19 Abril 2022
No dia em que a Igreja Católica relembra a paixão e a morte na cruz de Jesus, o Pontífice dirige-se a mais um apelo pelo fim da guerra na Ucrânia. E em entrevista à Rai Uno diz: "Vivemos em um esquema demoníaco, que afirma matar uns aos outros por desejo de poder". Uma ucraniana e uma russa foram chamadas para carregar a cruz da estação, na qual é lembrada a morte de Jesus, escolha que suscitou numerosas polêmicas.
A reportagem é de Francesco Antonio Grana, publicada por Il Fatto Quotidiano, 15-04-2022. A tradução é de Luisa Rabolini.

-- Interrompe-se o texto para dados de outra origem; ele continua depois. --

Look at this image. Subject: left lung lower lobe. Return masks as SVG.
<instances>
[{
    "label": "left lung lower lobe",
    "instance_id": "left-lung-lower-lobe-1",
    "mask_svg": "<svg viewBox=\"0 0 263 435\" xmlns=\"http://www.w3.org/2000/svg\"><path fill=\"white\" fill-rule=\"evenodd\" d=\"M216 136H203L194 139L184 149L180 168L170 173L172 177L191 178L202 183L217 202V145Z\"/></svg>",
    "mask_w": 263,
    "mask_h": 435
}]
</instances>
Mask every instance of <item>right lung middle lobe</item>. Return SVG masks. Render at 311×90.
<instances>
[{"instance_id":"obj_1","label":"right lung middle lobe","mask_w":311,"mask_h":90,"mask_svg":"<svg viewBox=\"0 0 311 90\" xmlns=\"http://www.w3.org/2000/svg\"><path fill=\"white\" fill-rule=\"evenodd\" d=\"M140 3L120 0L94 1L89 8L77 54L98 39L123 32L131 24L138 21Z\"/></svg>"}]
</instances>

“Senhor, converte nossos corações rebeldes ao teu coração, para que aprendamos a seguir projetos de paz; leva os adversários a apertar as mãos, para que possam desfrutar do perdão mútuo; desarme a mão levantada do irmão contra o irmão, para que onde houver ódio floresça a harmonia. Providencie para que não nos comportemos como inimigos da cruz de Cristo, para participar da glória de sua ressurreição”. É a oração que o Papa Francisco dirigiu na Sexta-feira Santa, dia em que a Igreja Católica recorda a paixão e morte na cruz de Jesus. Um apelo pelo fim da guerra na Ucrânia que segue os numerosos apelos que Bergoglio lançou nas últimas semanas. Justamente no início da Semana Santa, o Papa pediu em vão uma trégua pascal. “Coloquemo-nos diante do Crucifixo, fonte de nossa paz, e peçamos a ele a paz do coração e a paz no mundo”, pediu novamente Bergoglio aos fiéis.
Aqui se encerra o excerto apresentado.